PROBLEM REQUIREMENTS >>
Answer the following questions using the abstract on MnFe2O4 nanocrystals below.
(a) Which fuel yielded the smallest crystallites, and what was their size?
(b) Between which values did the bandgap energies fall?
(c) What maximum inhibition zone was achieved against Staphylococcus aureus?

SOURCE DOCUMENT >>

-- Opening Marker --

Magneto-structural correlation in MnFe2O4 nanocrystals synthesized by auto-combustion method
摘要
Manganese ferrite (MnFe2O4) nanoparticles (MNFNP`s) were synthesized via auto-combustion method using four organic fuels as such urea, glycine, ethylene glycol also citric acid—to investigate their influence on structural, magnetic, optical, and antibacterial properties. Comprehensive characterization through XRD, XPS, VSM, UV-Vis, FESEM, EDX also FTIR confirmed single-phase cubic spinel structure with fuel-dependent crystallite sizes ranging from 26 to 43 nm. Ethylene glycol produced the largest crystallites (43 nm) while glycine yielded the smallest (26 nm), directly correlating with magnetic properties where citric acid samples exhibited maximum coercivity (122.83 Oe) and ethylene glycol samples showed optimal saturation magnetization (67.54 emu/g). Optical analysis revealed tunable bandgap energies between 1.65 and 1.79 eV, indicating enhanced visible-light absorption suitable for photocatalytic applications. Bio-functionalization with banana peel, green chili, and papaya extracts significantly enhanced antibacterial efficacy, achieving inhibition zones up to 17 mm against Staphylococcus aureus and 15 mm against Gram-negative bacteria through synergistic interactions between magnetic ferrite cores and bioactive phytochemicals. The systematic fuel variation demonstrates precise control over nanoparticle properties, establishing a versatile synthesis platform for tailoring MnFe2O4 materials for specific applications in energy storage, targeted drug delivery, magnetic hyperthermia, and antimicrobial coatings. This work highlights the critical role of fuel selection in auto-combustion synthesis and positions bio-functionalized manganese ferrite nanoparticles as promising multifunctional nanomaterials for advanced technological and biomedical applications.

-- Closing Marker --

Collected data >>
-- Opening Marker --

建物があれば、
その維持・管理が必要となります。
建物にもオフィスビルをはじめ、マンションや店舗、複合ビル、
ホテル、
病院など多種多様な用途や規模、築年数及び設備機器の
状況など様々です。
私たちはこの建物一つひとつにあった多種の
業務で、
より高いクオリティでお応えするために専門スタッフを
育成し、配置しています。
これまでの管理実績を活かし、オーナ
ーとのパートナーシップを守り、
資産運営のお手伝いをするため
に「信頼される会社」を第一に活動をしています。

-- Closing Marker --

SOLUTION TO THIS EXERCISE >>
(a) Glycine, at 26 nm.
(b) Between 1.65 and 1.79 eV.
(c) Up to 17 mm.